Novartis Oncology

First CAR-T therapy approved by FDA panel; many more to come

Novartis’ CTL019 (tisagenlecleucel) has helped nearly 80% of patients who failed chemotherapy for a form of leukemia


An unusually high degree of public attention was focused on an FDA review panel on July 12, as Novartis presented results from a Phase II trial of its investigational drug, tisgenlecleucel. The panel voted 10-0 to approve the drug, to target relapsed B-cell acute lymphoblastic leukemia (ALL), the most common form of US childhood cancer. The treatment is the first approved employing CAR-T, chimeric antigen receptor T-cell therapy; at least four other companies are pursuing similar applications of CAR-T.

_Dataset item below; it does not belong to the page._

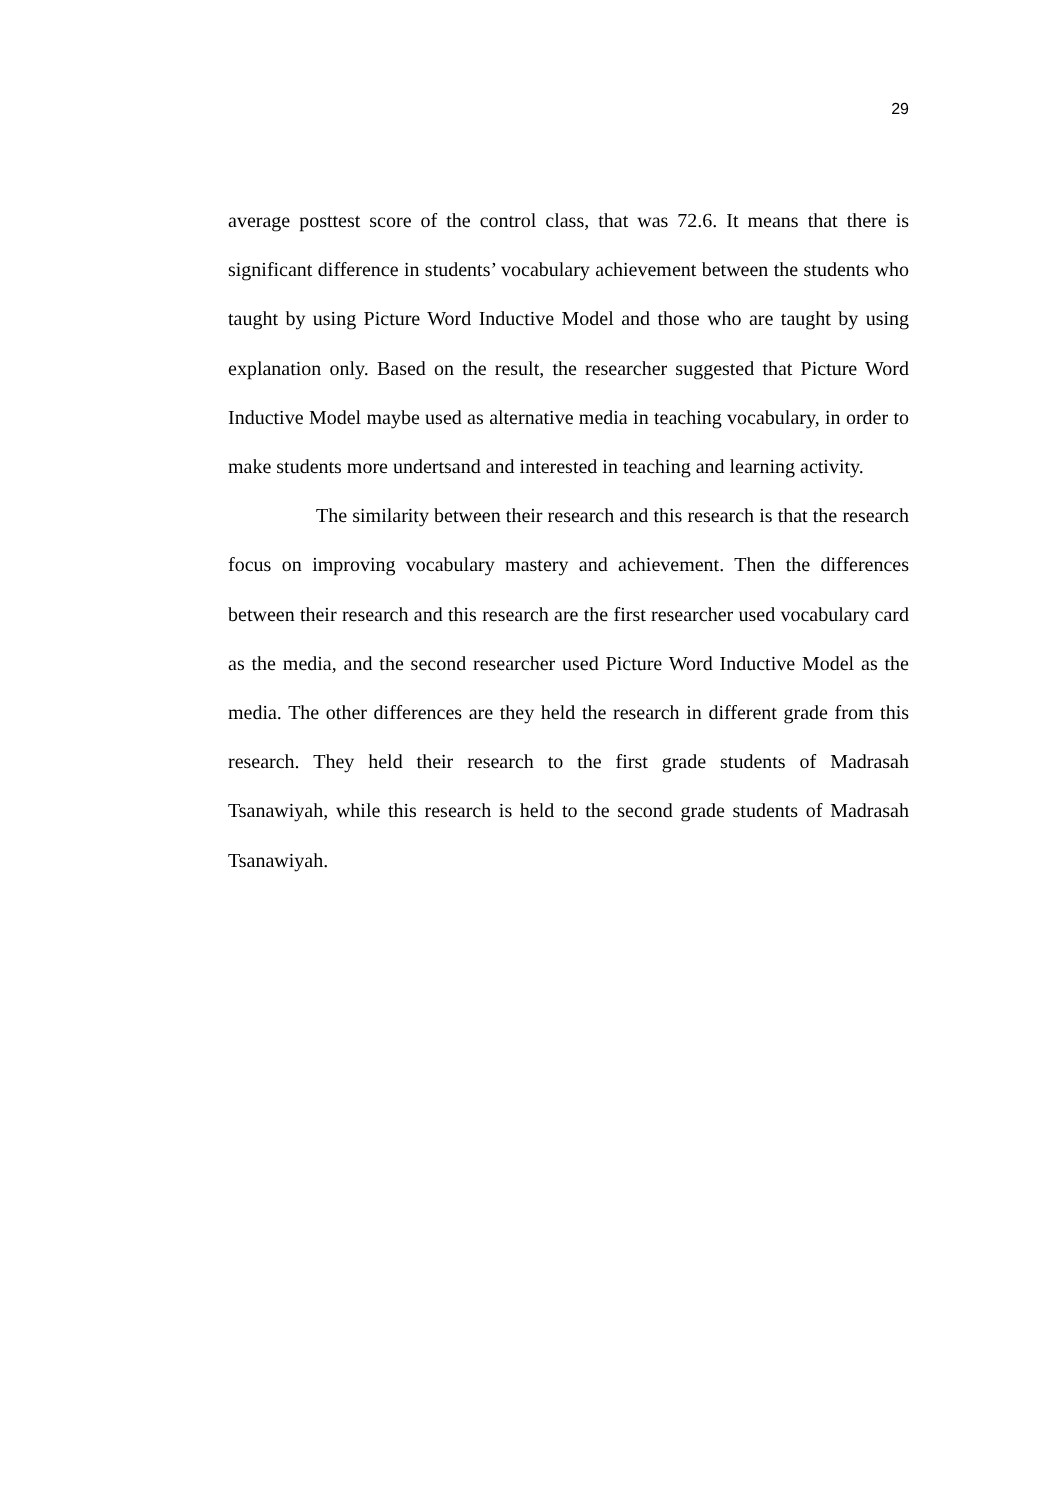29
average posttest score of the control class, that was 72.6. It means that there is significant difference in students’ vocabulary achievement between the students who taught by using Picture Word Inductive Model and those who are taught by using explanation only. Based on the result, the researcher suggested that Picture Word Inductive Model maybe used as alternative media in teaching vocabulary, in order to make students more undertsand and interested in teaching and learning activity.
The similarity between their research and this research is that the research focus on improving vocabulary mastery and achievement. Then the differences between their research and this research are the first researcher used vocabulary card as the media, and the second researcher used Picture Word Inductive Model as the media. The other differences are they held the research in different grade from this research. They held their research to the first grade students of Madrasah Tsanawiyah, while this research is held to the second grade students of Madrasah Tsanawiyah.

CAR-T is a form of autologous cellular therapy: T cells are removed from a patient’s blood by apheresis, brought to a lab where they are genetically engineered to recognize cancer cells, then re-infused in the patient. There are challenges at each step in the process, when looked at from a commercial perspective: medical centers need to conduct the apheresis correctly; the cells (which are refrigerated or frozen) must be conveyed safely to and from the central facility, and the genetic engineering carried out correctly. The process used to take months, but Novartis says that it has reduced the process to 22 days. The genetic engineering is a highly manual, complex process; in time it might be automated to a large degree, but it will retain aspects of a laboratory research project rather than a bioprocessing production line.

According to press reports, 83% of patients in the Novartis trial (who had previously undergone traditional chemotherapy but relapsed) showed remission; after one year, 79% were still in that state. Conventionally, patients who relapse after initial chemotherapy have a 16-30% chance of survival. There can be severe side effects, including a condition called cytokine release syndrome, which in turn causes fevers and organ stress, but the patients were successfully treated for those side effects.

Figures for the cost of treatment range from $300,000 to $500,000 or more; on the plus side, only one treatment is expected to be employed.

There is a cautionary tale to mention: in 2010, a company called Dendreon won approval for Provenge (sipuleucel-T), a similar T-cell treatment (but one not involving genetic manipulation), for a form of prostate cancer. As detailed in a newly published paper from AmerisourceBergen on the overall cellular therapy movement, market access issues cropped up after Provenge was approved. Dendreon had difficulty in winning over physicians (in part because the remission rates were only marginally better) and also had initial difficulty in getting the proper coding for reimbursement. A costly plan to build regional processing centers (in part to minimize transit times for the cell extraction and re-infusion), combined with disappointed stockholders, led to the company’s bankruptcy; it was purchased by Valeant Pharma in 2015.

With Novartis’ tisgenlecleucel, FDA reviewers expressed a concern that the treatment could cause new malignancies eventually, but only longer term longitudinal studies will reveal that. For now, the excitement is that a truly new mechanism of action has reached potential commercialization. FDA is to act on an approval decision sometime in September.